Quanto ai dannati della palude Stigia, una volta rilevata la difficoltà ad accettare la tradizionale identificazione di essi con gl'iracondi, gli accidiosi, e anche i superbi e gl'invidiosi, per la diffusa presenza di questi vizi, quali ‛ radici ' capitali del peccato in tutto l'Inferno, dove il peccato viene punito nei suoi molteplici aspetti proprio in quanto effetti di quelle ‛ radici ' (Sum. theol. I II 71 6, 84 3, 93 1; II II 11 1), e una volta acquisita la nozione del carattere complesso del peccato di tristitia, con le sue relazioni e interdipendenze con l'ira, l'invidia, l'acedia e la superbia, appare plausibile la possibilità d'identificare proprio nella tristizia il peccato punito in tutto il quinto cerchio dell'Inferno, col conforto di quanto D. stesso afferma, forse molto più esplicitamente di quanto si è finora creduto, indicando nel tristi fummo (VII 121) la speciale categoria di dannati di cui intendeva trattare nel quinto cerchio (compresi Filippo Argenti, persona orgogliosa, e coloro che portarono dentro accidioso fummo e che ora ‛ si attristano ' nella belletta negra), e assegnando adeguatamente a essi come luogo di pena la palude Stigia, chiamata, con qualifica chiaramente allusiva, tristo ruscel (VII 107); e il cui nome, secondo l'etimologia del tempo (Uguccione Deriv.; Isidoro Orig. XIV 9), veniva comunemente interpretato col significato di " tristizia ", come ci testimoniano tutti i commenti antichi, sin da Pietro (" Stigiam paludem quae ‛ tristitia ' interpretatur "), che per primo associò alla tristitia dello Stige la " superbia ", l' " invidia ", l' " ira ", e l' " accidia ", come farà ancora più esplicitamente anche Benvenuto: " Ista quatuor vicia… sunt quasi fraterna, et habent eandem originem et tendunt ad tristitiam. Ideo Auctor punit ipsa in Stygia palude quae interpretatur ‛ tristitia ' ".

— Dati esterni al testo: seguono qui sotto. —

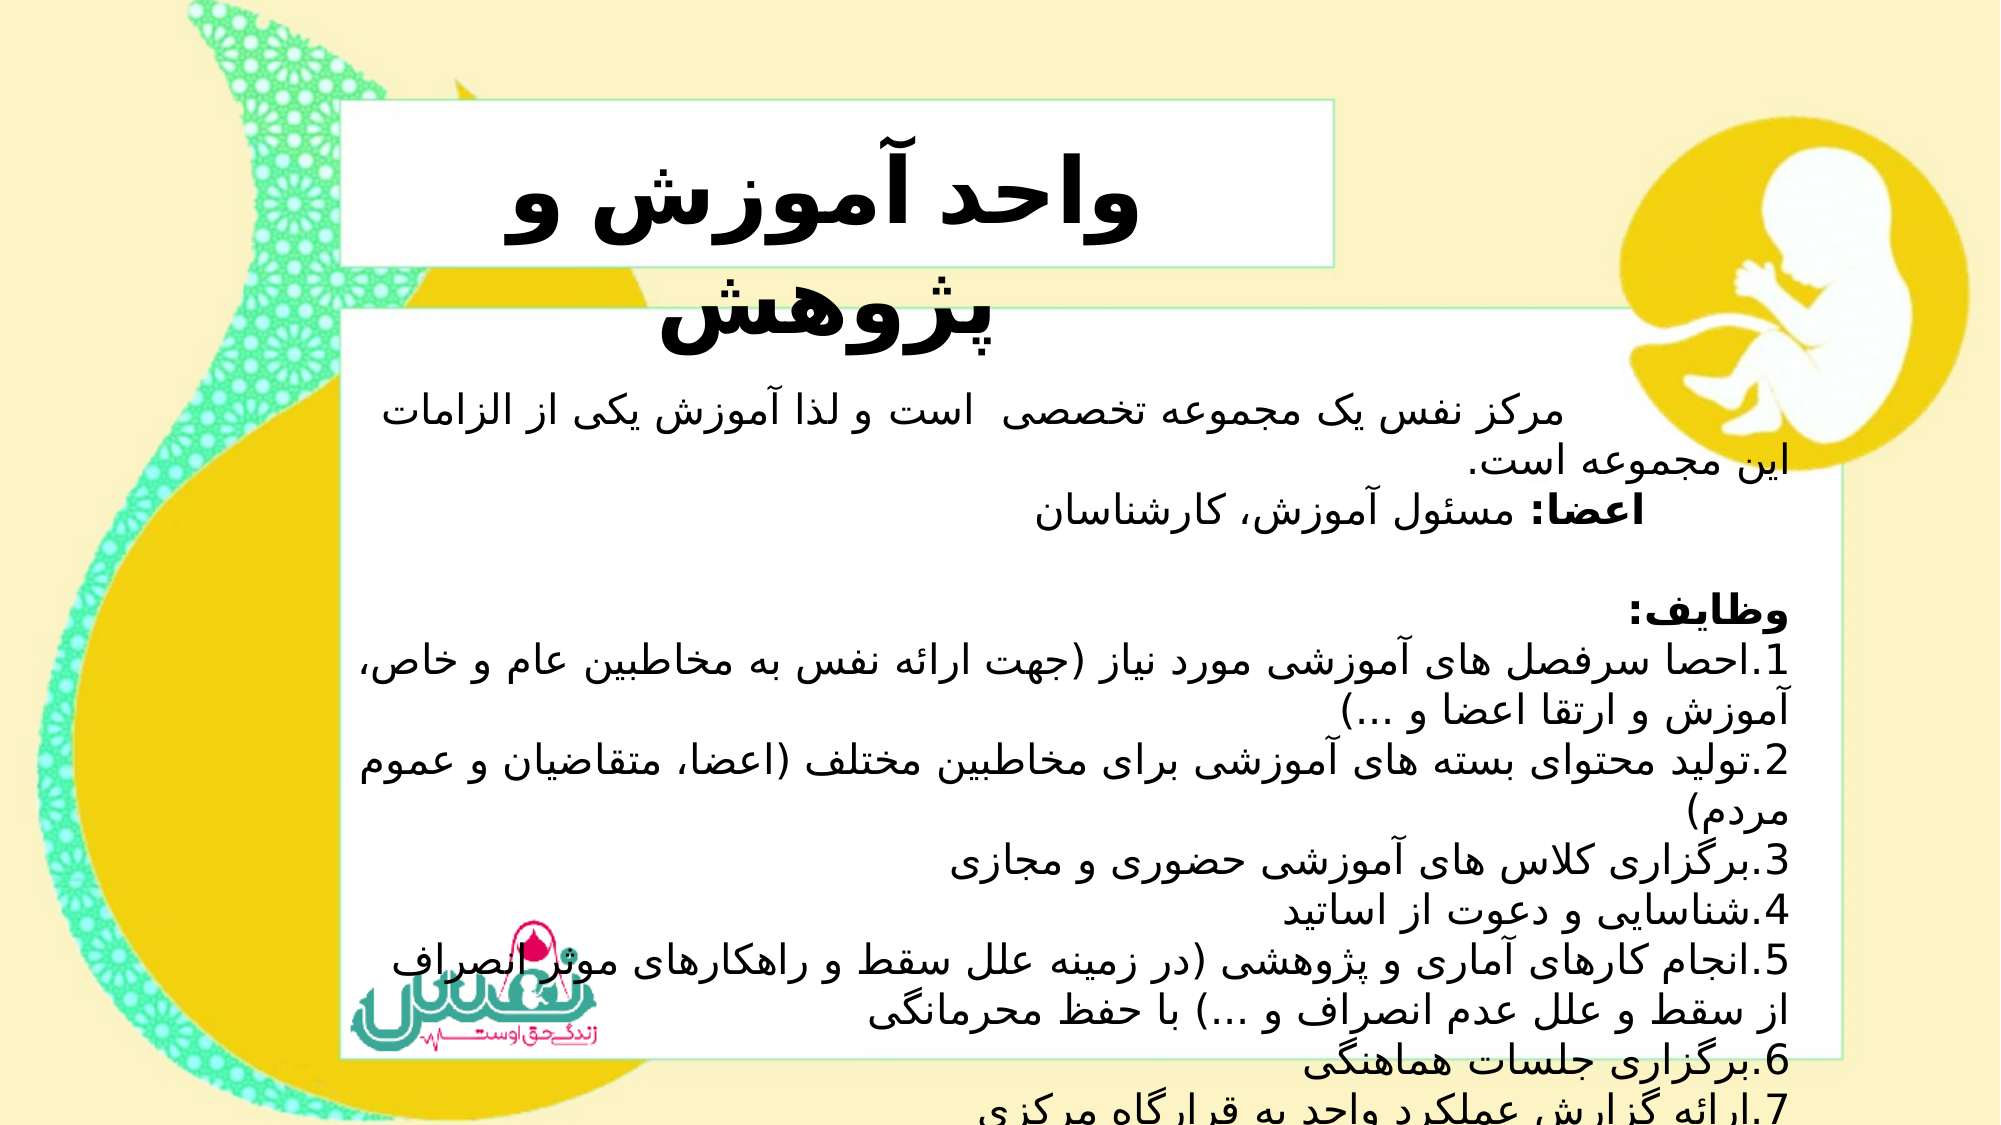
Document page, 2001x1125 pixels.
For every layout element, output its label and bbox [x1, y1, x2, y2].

list [0, 0, 2000, 1125]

In realtà un testo come la Commedia, entro cui si articola una coscienza morale e dottrinale compatta e unitaria, un mondo d'interessi ed emozioni di carattere intellettualistico e raziocinante, continua a svelare sensi e significati insospettati o impercepiti, ogni qual volta la ricostruzione storica, l'indagine delle ragioni etiche, la restaurazione lessicale riescono a reintegrare le zone perdute, gli aspetti sfocati della cultura e dell'ispirazione dantesca, le intenzioni e le trame intellettuali del poeta, che a volte possono racchiudersi nei sensi logori o smessi di una sola parola.
Bibl. - V. Russo, " Tristitia " e " misericordia " nel c. V dell'" Inferno ", in Sussidi di esegesi dantesca, Napoli 1966, 53-70; ID., " Ma dimmi: quei della palude pingue...? ", ibid. 71-128.